Sevgili Peygamberimiz bu sözüyle ne demek istiyor sizce?
Cennete girmenin ve dahi cennet gibi bir dünyada yaşamanın tek yolunun sevgiden yayılan enerjiden geçtiğini...
Benim anladığım bu...
Hayatta iki büyük kutup var POZİTİF VE NEGATİF.
Ve İki büyük enerji var SEVGİ ve NEFRET (korku ve endişede buna dahil)
Kalp her zaman sevginin sembolü sayılırdı. Ancak son zamanlarda yapılan araştırmalar kalple ilgili bir gerçeği daha ortaya çıkardı.
Kalbin manyetik alanının beyinden 5000 kat daha geniş olduğunu!
Beynimiz bile tüm sinyalleri kalpten alıyormuş.
Kalbimiz inançlarımızı ve duygularımızı elektromanyetik titreşimlere ve dalgalara dönüştürüyor ve Kalpten çıkan bu elektrik sinyalleri, insanın bütün hücrelerine olumlu veya olumsuz tesir ediyor, aynı zamanda sizinle 50-70 santimetre mesafe içinde kalan diğer insanların duygu ve düşüncelerine de tesir ediyor...
Şöyle bir şey okumuştum.
İnsanların kalpleri bileşik kaplar kanununu andırır. Birbirine açık bir kanalcıkla bağlı olan kaplardan birine hangi sıvı konulursa diğer kaplara da aynı sıvı geçer. Kalplerde bu özelliği taşır. Birbirine bir takım duygularla bağlı olan iki kimseden biri öteki için ne düşünüyorsa o da beriki için aynı şeyi düşünür.
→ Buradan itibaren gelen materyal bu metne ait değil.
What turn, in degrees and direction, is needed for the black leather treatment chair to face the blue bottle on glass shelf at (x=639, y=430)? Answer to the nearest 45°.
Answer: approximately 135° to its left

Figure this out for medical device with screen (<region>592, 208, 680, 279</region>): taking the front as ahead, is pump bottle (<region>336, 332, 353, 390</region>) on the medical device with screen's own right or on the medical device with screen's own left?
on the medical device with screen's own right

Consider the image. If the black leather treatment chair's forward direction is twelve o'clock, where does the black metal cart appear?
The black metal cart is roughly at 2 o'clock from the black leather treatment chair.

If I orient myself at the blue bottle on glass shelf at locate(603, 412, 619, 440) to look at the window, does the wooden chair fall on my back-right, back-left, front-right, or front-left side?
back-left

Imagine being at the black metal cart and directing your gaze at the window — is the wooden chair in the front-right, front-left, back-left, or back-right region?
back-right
Min kalbî ilâ kalbike sebila.
"Benim kalbimden senin kalbine yol vardır."
"Düşünün ki bir insanın negatif hali çevresinde bulunan herkesi etkiliyor. Veya tam tersi bir insanın pozitif hali çevresindekilere de bulaşıyor.
Bir kere nefreti seçtiğinizde bir daha nefret üzerinden ilerler her şey. Çünkü: "Benzer daima benzeri çeker!"
Sürekli öfkeli ve nefret dolu söylemlerle sadece olanı körüklediğinizi bilin istedim.
Kalbimiz inandığınız ne varsa kodlayarak evrene yolluyor. Dolayısıyla İç alemimizde sahip olduğumuz her şey, dış alemde de karşımıza çıkıyor.
Çünkü dış dünya her zaman iç alemimizi yansıtır.